* _Exercise instructions_: The lines below may contain the word "maggiori". Please count those that do and give the number alone.

[Data excerpts]
● ● ●

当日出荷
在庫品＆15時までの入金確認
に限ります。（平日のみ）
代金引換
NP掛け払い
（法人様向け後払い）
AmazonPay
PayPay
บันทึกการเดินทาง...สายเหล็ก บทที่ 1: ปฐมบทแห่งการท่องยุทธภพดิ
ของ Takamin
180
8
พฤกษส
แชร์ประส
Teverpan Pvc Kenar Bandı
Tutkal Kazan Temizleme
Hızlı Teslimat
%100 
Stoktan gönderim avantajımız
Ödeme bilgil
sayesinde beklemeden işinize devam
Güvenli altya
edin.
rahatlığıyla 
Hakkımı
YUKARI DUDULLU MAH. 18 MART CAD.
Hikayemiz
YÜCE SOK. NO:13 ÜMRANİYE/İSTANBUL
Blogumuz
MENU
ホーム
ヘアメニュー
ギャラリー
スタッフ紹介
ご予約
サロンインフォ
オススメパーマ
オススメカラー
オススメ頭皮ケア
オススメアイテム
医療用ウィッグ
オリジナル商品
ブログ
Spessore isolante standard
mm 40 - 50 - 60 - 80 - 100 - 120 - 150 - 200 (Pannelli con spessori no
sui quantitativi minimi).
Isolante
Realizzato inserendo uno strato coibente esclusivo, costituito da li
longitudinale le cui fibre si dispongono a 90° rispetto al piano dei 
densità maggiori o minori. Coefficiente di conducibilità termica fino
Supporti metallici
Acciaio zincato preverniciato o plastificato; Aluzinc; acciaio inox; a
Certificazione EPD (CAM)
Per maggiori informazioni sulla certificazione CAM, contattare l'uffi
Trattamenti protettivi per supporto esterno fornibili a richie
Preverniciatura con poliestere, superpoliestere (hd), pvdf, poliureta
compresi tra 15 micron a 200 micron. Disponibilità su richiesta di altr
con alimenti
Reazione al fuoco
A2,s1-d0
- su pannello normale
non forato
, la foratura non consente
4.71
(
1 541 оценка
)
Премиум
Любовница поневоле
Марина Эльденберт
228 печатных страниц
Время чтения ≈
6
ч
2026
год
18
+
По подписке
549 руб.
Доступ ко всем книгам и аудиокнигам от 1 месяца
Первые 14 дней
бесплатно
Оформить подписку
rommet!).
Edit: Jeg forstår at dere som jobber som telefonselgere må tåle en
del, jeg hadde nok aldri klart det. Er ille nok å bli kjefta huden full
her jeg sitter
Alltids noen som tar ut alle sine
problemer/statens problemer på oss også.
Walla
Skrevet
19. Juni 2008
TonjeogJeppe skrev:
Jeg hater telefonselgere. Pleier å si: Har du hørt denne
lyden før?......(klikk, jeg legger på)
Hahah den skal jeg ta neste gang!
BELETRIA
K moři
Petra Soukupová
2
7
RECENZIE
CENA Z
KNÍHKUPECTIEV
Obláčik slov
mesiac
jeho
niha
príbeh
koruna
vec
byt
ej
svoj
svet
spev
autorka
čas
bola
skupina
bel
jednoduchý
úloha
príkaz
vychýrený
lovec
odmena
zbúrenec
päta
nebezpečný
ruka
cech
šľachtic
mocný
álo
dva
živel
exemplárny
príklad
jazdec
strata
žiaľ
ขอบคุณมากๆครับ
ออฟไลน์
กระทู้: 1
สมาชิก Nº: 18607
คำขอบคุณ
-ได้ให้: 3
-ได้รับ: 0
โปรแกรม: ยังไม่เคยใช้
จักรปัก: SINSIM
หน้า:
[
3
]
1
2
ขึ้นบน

● ● ●

* _Written reply_: 2